Mixed signals on interest rates

It’s been another confusing week for anyone wondering when UK interest rates will finally rise again. Inflation data was surprisingly weak in July – the consumer price index (CPI) rose by just 1.6% on last year, from 1.9% in July.

However, minutes from the latest Bank of England meeting showed that opinions were split for the first time since July 2011. Not one, but two of the nine Monetary Policy Committee (MPC) members voted to raise the key interest rate by 0.25% at the meeting on 7 August.

The two were concerned that wage growth is a lagging indicator, and that if the Bank waits for currently weak pay figures to improve, it will already be too late to curb inflation.

What the commentators said

The slide in inflation has a simple explanation, said Larry Elliott in The Guardian. Summer sales were late this year, with clothing and shoe retailers cutting prices by almost 6%, more than in 2013. And sustained price rises don’t seem to be on the horizon.

Lower costs for fuel and raw materials, along with “tight control of pay”, are keeping a lid on manufacturing costs, while the strong pound is capping import prices.

Certainly, subdued inflation and wage growth suggest we won’t have higher rates before 2015 – but the MPC minutes are more hawkish, implying we can’t rule out a rise this year, said UKForex’s Alex Edwards. It all adds up to “a confusing message to investors, households and business owners”.

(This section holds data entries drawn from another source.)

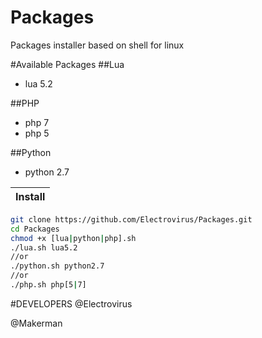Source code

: # Packages
Packages installer based on shell for linux


#Available Packages
##Lua
 - lua 5.2
 
##PHP
 - php 7
 - php 5
 
##Python
 - python 2.7


|Install|
|-----|
```sh
git clone https://github.com/Electrovirus/Packages.git
cd Packages
chmod +x [lua|python|php].sh
./lua.sh lua5.2
//or
./python.sh python2.7
//or
./php.sh php[5|7]
```
#DEVELOPERS
@Electrovirus

@Makerman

The upshot, reckoned James Knightley of ING, is that we should pencil in a hike in February. The chances are that as well as weak wage data, ongoing fears of another downturn in the eurozone, Britain’s biggest trading partner, will prompt most MPC members to opt for the status quo for now. The minority of two is unlikely to grow for some time.

It wasn’t just the data giving mixed signals this week. Bank of England Governor Mark Carney appeared to move the “goalposts yet again”, as UBS’s Geoffrey Yu put it. Last week, he sounded dovish (less likely to raise rates) when he cut wage growth forecasts and said they were a key indicator. But in a weekend newspaper interview he said rates could rise before earnings growth had caught up with inflation.

And it’s not his first apparent about-face, as Elliott noted. The markets could be forgiven for telling him that “a period of silence on your part would be welcome”.